Sofía encajó el golpe. Todo era cierto, pero una parte de ella todavía se resistía. «No todo el mundo ha nacido para hacerse el héroe».

Es cierto. Nadie lo es, pero cualquiera puede llegar a serlo. Y tú también. Solo que no quieres aceptarlo. Tienes un poder que ni tan siquiera imaginas, pero sigues manteniendo oculta tu fuerza, intentas ahogarla con mentiras absurdas. Tienes un espíritu puro, eres capaz de entregarte por una causa justa. Lo hiciste con Lidia. Lograste superar tus miedos con tal de llegar hasta aquí, y ahora tu corazón tampoco teme a la muerte.

Sofía habría querido mirar hacia otro lado, pero Thuban ocupaba todo el espacio a su alrededor. La verdad de sus palabras la mantenía clavada allí.

Eso es auténtica valentía, Sofía. Yo no podría tener una aliada mejor en esta guerra.

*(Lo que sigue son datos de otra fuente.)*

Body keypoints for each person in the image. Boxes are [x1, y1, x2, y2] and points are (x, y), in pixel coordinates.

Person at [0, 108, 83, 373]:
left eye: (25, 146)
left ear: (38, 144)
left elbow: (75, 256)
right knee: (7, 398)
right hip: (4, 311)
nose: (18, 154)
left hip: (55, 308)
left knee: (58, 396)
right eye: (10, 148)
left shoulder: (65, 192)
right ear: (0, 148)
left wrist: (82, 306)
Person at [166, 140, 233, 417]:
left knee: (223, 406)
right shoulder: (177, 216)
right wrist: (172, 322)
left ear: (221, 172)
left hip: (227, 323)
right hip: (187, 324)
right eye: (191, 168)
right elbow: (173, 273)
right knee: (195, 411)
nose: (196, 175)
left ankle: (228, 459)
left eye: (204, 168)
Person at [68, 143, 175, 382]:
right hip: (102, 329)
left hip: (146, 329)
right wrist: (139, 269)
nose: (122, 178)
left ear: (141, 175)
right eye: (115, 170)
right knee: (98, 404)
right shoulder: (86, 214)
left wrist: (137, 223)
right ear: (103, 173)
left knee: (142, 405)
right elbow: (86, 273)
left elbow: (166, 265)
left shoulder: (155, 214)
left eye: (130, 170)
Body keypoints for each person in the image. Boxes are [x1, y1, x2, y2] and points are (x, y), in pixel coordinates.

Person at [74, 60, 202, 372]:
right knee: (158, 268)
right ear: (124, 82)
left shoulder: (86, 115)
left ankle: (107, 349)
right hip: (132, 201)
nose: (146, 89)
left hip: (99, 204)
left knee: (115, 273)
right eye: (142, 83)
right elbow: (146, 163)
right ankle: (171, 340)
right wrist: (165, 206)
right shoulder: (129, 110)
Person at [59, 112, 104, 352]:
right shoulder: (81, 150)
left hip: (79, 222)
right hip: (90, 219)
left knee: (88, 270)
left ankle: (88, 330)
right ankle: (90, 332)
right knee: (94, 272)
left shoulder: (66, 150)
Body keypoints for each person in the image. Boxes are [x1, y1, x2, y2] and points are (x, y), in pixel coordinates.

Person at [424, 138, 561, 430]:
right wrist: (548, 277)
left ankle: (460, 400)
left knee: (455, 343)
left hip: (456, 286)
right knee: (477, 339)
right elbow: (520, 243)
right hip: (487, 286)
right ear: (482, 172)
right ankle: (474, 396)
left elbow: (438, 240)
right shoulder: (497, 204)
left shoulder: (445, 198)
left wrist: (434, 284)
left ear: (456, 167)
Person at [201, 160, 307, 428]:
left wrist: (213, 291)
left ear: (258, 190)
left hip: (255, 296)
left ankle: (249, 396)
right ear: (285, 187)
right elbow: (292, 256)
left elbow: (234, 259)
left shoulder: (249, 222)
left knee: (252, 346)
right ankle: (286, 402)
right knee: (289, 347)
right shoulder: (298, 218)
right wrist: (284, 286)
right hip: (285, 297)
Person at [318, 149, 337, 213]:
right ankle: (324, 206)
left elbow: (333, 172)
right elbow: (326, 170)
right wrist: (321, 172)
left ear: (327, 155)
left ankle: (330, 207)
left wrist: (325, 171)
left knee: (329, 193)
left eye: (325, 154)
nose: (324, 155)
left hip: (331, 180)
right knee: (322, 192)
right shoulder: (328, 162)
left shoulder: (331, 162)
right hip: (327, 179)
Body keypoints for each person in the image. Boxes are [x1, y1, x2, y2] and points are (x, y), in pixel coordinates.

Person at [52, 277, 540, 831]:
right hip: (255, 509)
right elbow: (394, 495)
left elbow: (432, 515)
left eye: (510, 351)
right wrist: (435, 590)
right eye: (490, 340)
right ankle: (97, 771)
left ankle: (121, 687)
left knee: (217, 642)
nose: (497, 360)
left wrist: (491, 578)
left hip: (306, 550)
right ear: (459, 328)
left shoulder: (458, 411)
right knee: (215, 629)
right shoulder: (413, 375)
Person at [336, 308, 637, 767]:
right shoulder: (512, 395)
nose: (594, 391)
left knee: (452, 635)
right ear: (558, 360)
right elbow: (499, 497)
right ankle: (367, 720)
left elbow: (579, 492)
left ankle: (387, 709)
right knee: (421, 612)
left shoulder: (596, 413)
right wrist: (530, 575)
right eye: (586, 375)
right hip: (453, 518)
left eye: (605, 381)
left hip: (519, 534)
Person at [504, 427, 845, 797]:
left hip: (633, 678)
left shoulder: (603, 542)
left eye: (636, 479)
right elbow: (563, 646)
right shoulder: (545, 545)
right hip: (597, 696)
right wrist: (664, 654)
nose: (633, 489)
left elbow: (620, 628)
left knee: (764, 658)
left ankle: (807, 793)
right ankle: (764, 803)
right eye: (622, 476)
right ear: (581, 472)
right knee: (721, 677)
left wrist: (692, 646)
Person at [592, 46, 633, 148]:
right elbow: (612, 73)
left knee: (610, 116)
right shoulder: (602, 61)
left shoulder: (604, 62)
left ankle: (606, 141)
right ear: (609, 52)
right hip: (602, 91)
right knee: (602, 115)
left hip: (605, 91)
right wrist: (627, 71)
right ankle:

Tenía ganas de llorar. Porque estaba segura de que era mentira, aunque, por otra parte, sus palabras sonaban tan sinceras…

Yo puedo liberar todo tu poder, pero tienes que confiar en ti misma. Estás a punto de afrontar una prueba muy dura. Hace tiempo tuve que asistir impotente a la muerte de mi mejor amigo y a la destrucción de toda mi raza. Y ahora, dentro de Lidia, vive ese mismo amigo a quien vi morir sin poder hacer nada. Tendré que luchar contra él, como ahora tú lucharás contra ella. Yo sé qué significa el dolor. Créeme, guiaré tu mano y te ayudaré a encontrar bajo esa dura corteza de metal a tu querida amiga. Pero tenemos que hacerlo juntos.

Sofía solo quería que todo acabara lo antes posible, y aquel pensamiento le entristeció el corazón. Quería que toda esa pesadilla dejara de girar en torno a ella.

Durará poco, te lo prometo. La llevaremos a casa, y el Guardián lo solucionará todo, tal como hizo con Mattia. Luego volverá a reinar la calma.

Sofía percibió un atisbo de determinación en su pecho. «Júrame que no le haremos daño».

Thuban sonrió. Ella es Rastaban, mi mejor amigo. Nunca podría hacerle daño.

Sofía titubeó un instante más. «De acuerdo».

Thuban asintió en la oscuridad. Ya es hora de volver, Sofía.

Su cuerpo se desvaneció, sus colores se arremolinaron, y Sofía sintió que su propia conciencia desaparecía de nuevo, succionada hacia abajo, allí donde todo era frío y dolor.